Mary Tedrow makes a strong case for daily student writing that generates ideas and wonderings not only in English but all content areas. Sarah Cooper finds Tedrow’s detailed guide to using Daybooks and her recommendations on grading and indexing particularly helpful.
Ralph Fletcher’s approachable book offers useful, practical guidelines on how to implement effective writing teaching. ELA teacher Erin Corrigan-Smith notes his emphasis on choice, voice, purpose and play will help students enjoy the daily writing he recommends.
In Renew! Become a Better—and More Authentic—Writing Teacher, Shawna Coppola challenges us to reconsider three long-standing traditions of classroom writing instruction: a step-by-step writing process, graphic organizers, and the prioritization of words over images.
Marilyn Pryle’s 50 Writing Activities for Meeting Higher Standards provides educators across content areas with opportunities to teach writing in a logical, fun, and research-based way. The fully developed lessons take Writers Workshop to the next level, says Linda Biondi.
Literacy coach Amber Bartlein finds Alan Sitomer’s “Mastering Short-Response Writing” to be “a quick read with practical ideas that can be implemented tomorrow.” His Three C’s System has already helped all of Barlein’s writers, including the ones who struggle most.
A book to treasure! All of Jennifer Serravallo’s engaging 300 lessons are fully developed and easily adaptable for differentiation. The premise of the book is to meet the students where they are and not to teach each of the skills in isolation, writes Linda Biondi.
Anna Roseboro’s Teaching Writing in the Middle School can serve as a practical handbook to support the work of beginning English Language Arts teachers. Literacy coach Cynthia McKenzie says those new teachers will find many helpful ideas in the year-long guide.
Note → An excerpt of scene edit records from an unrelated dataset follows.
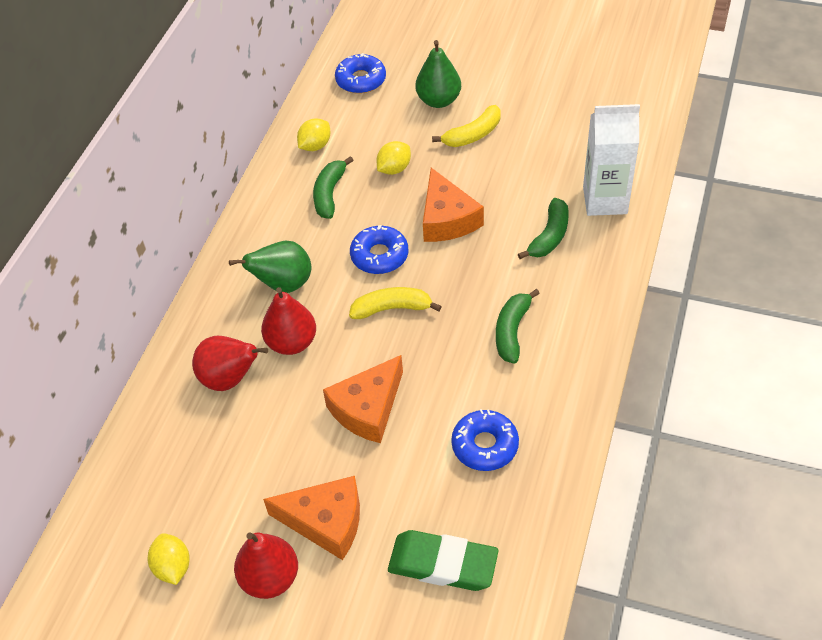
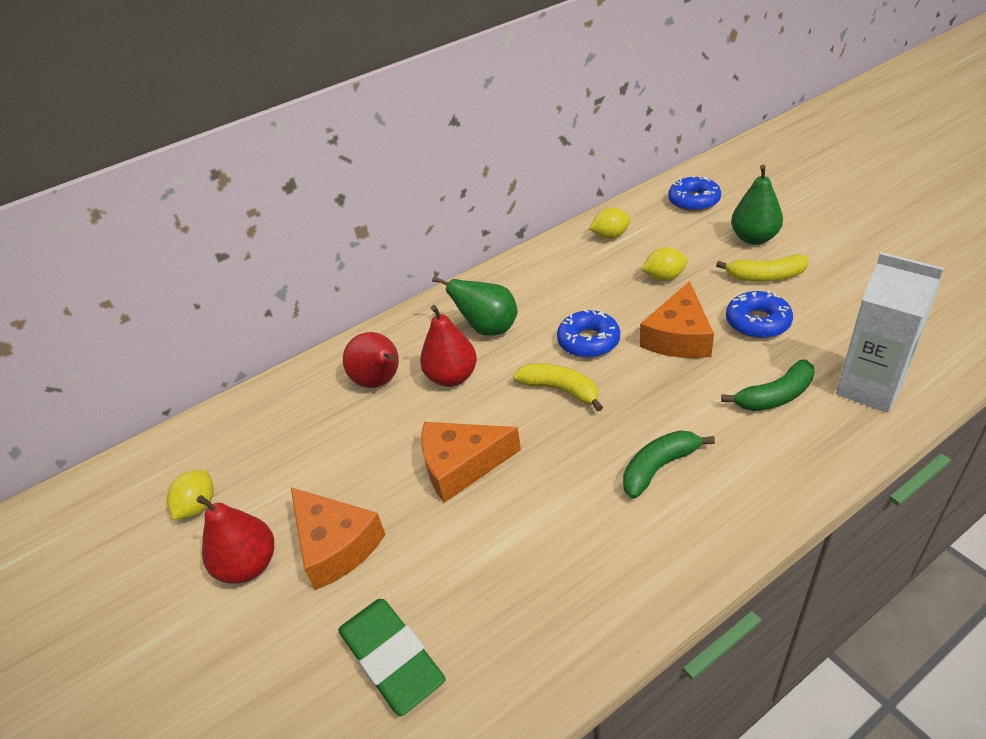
camera: 40 degrees right, 10 degrees down
green banana [313,156,354,219] -> none
blue donut [451,409,519,471] -> blue donut moved to [726,290,793,339]

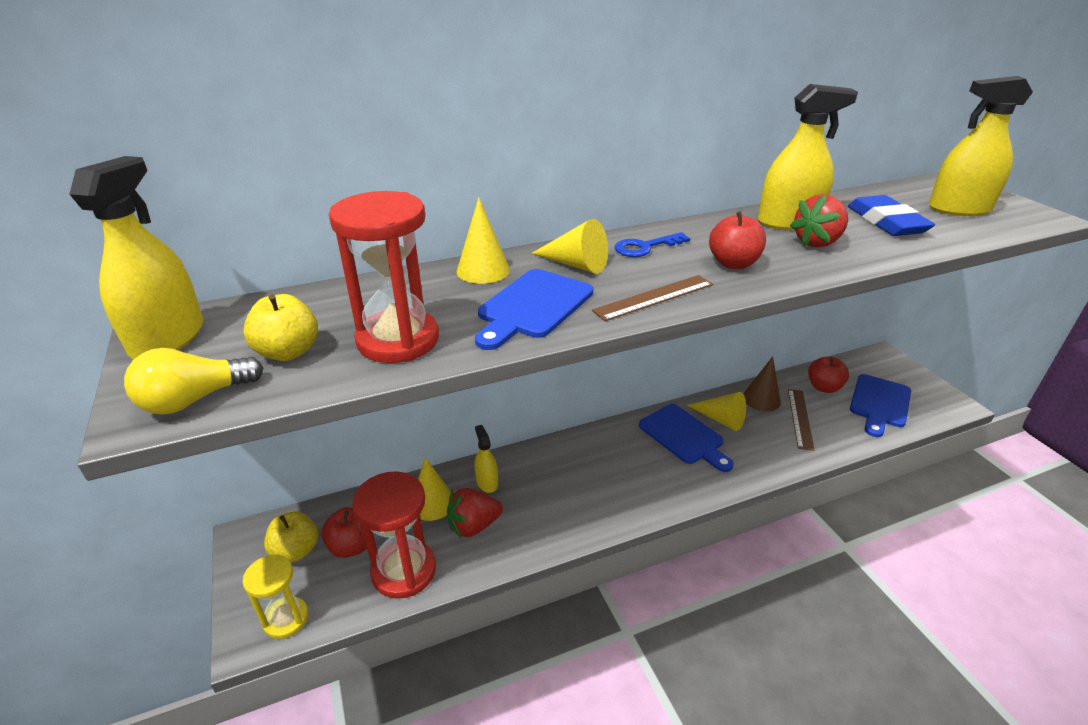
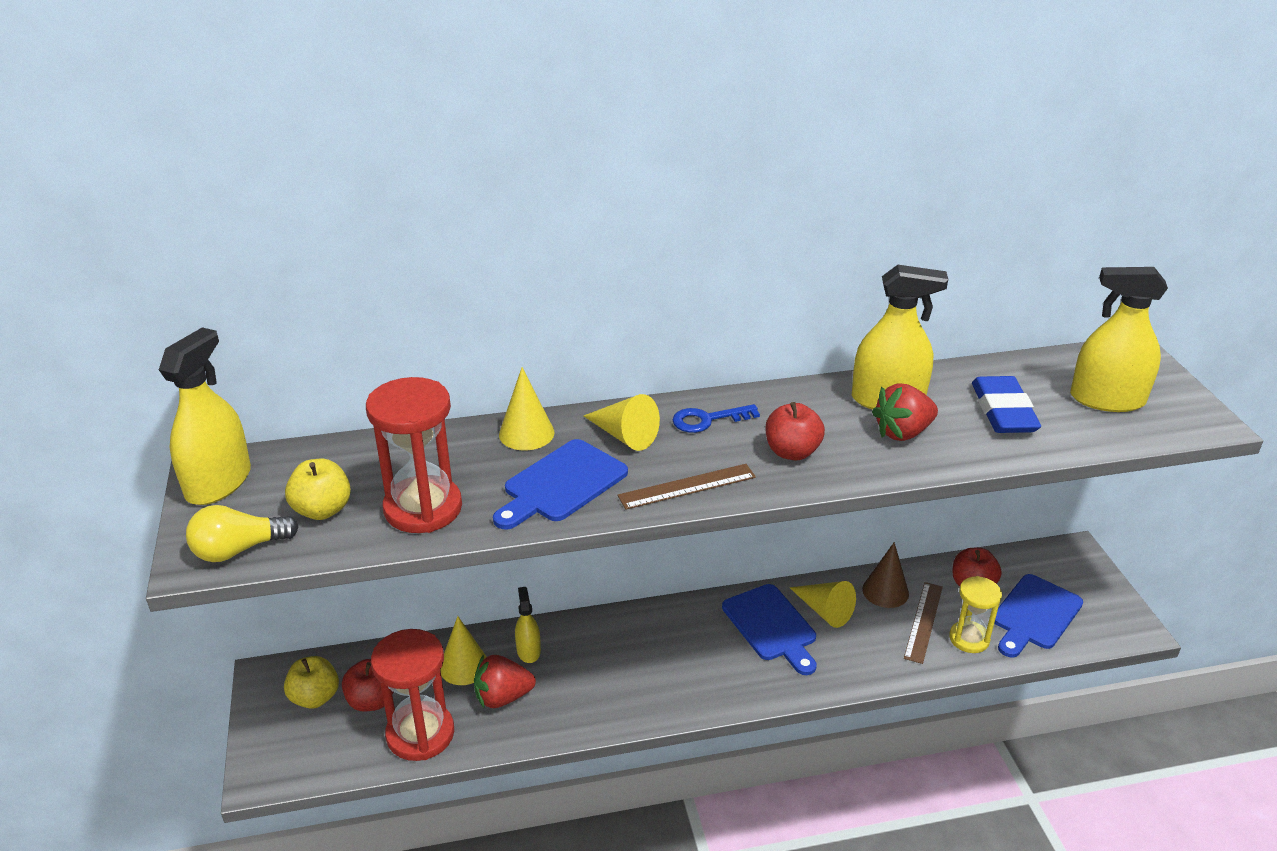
camera: 10 degrees right, 0 degrees up
yellow hourglass [243,554,309,639] -> yellow hourglass moved to [949,576,1002,653]

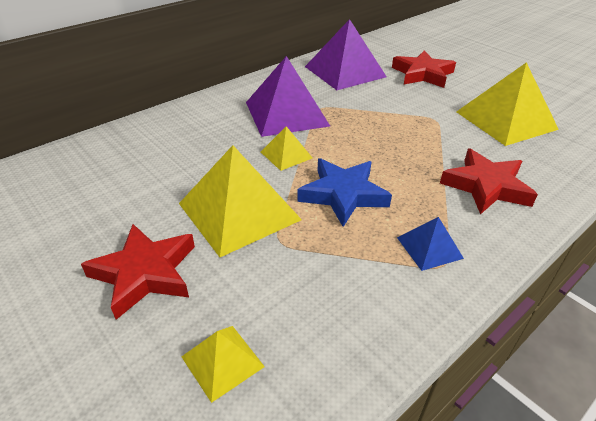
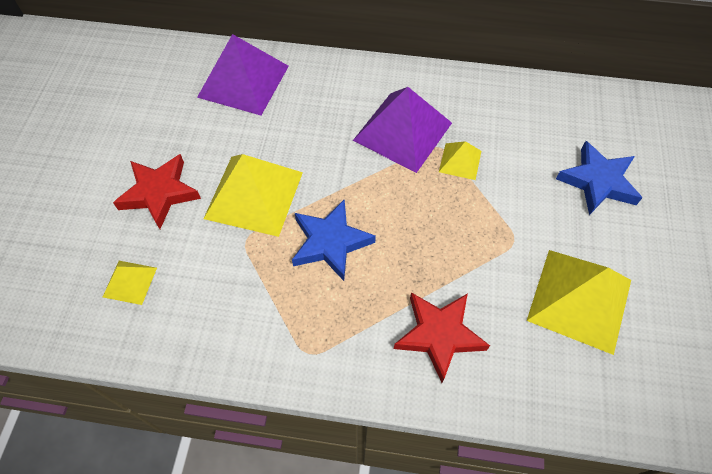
camera: 50 degrees right, 20 degrees up
yellow pyramid [261,126,312,171] -> yellow pyramid moved to [439,141,481,180]
purple pyramid [305,19,387,90] -> purple pyramid moved to [197,34,289,115]
red star [392,51,456,88] -> blue star [556,141,642,215]
blue pyramid [397,217,464,271] -> none

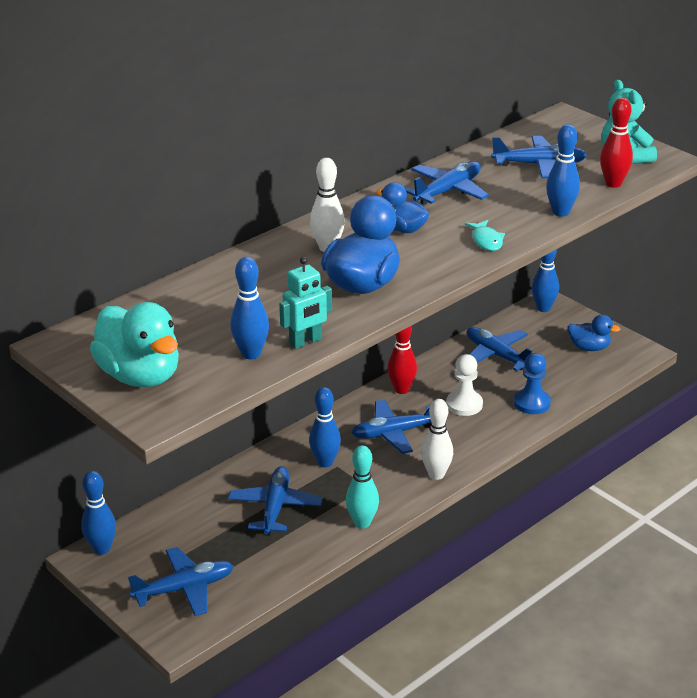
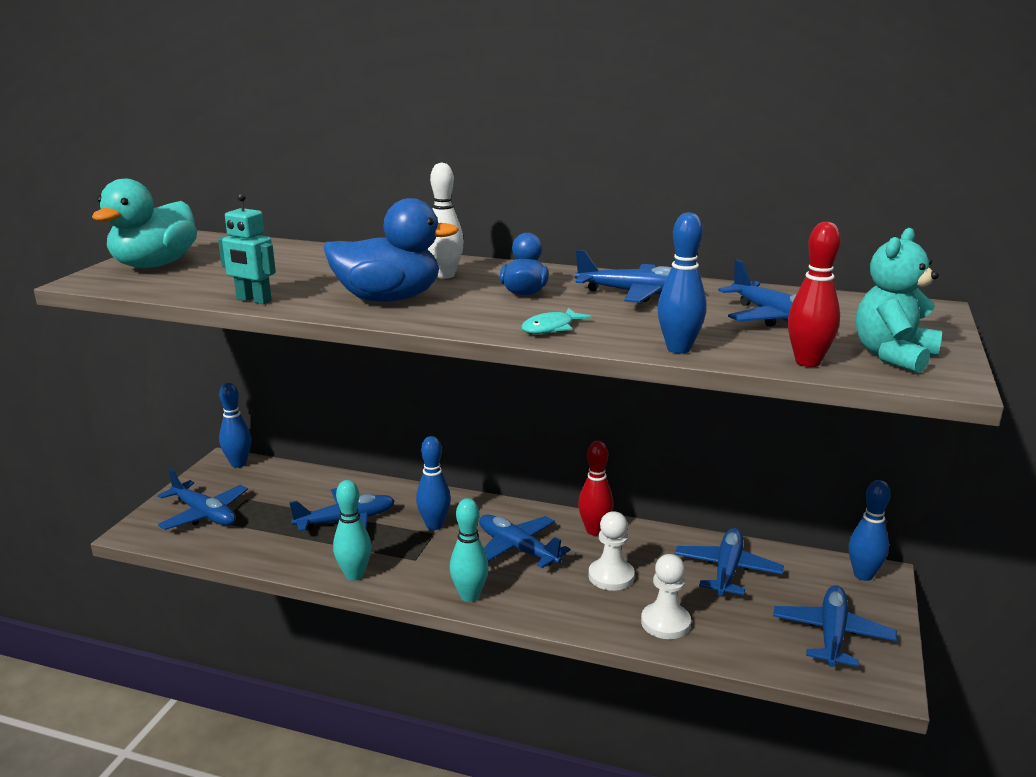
camera: 60 degrees right, 10 degrees down
blue bowling pin [230,257,269,359] -> none
white bowling pin [421,399,453,480] -> turquoise bowling pin [450,498,489,602]
blue pawn [514,353,551,414] -> white pawn [641,554,691,639]
blue duck [567,315,621,351] -> blue plane [773,585,897,667]

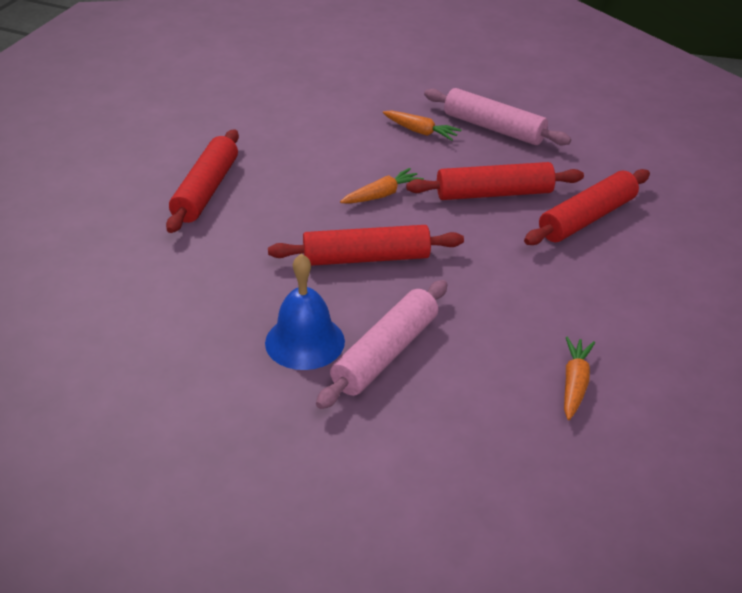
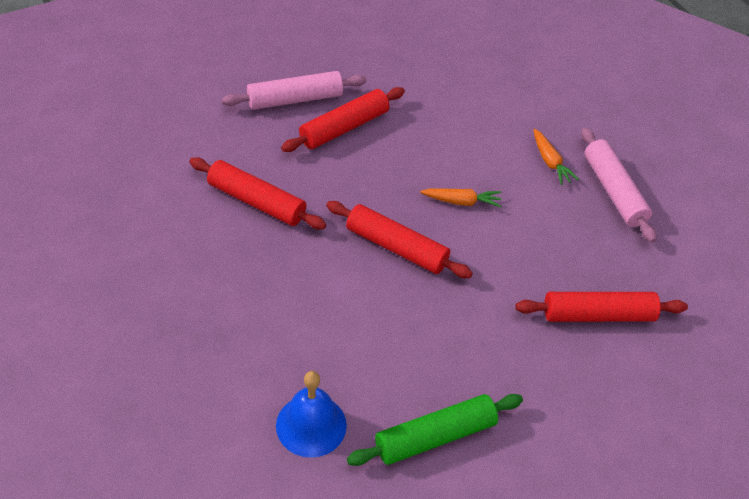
camera: 35 degrees right, 10 degrees up
blue bell [265,253,345,370] -> blue bell moved to [276,371,347,458]
pink rolling pin [316,280,448,409] -> pink rolling pin moved to [222,71,367,110]
red rolling pin [406,162,584,200] -> red rolling pin moved to [189,157,326,229]
orange carrot [564,337,595,420] -> green rolling pin [347,394,523,466]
Katherine Bomer provides concrete suggestions that help teachers move away from formulaic essay teaching while helping young writers name and revise their thinking, reveal truth, and weave in other voices as they draft, fine-tune, and revise, says Brian Kelley.
In “Read Talk Write” Laura Robb provides strategies that can grow students’ ability to have rich, accountable conversations, leading to productive, engaging writing. Reviewer Linda Biondi especially appreciates the mentor texts, detailed lessons, and reproducibles.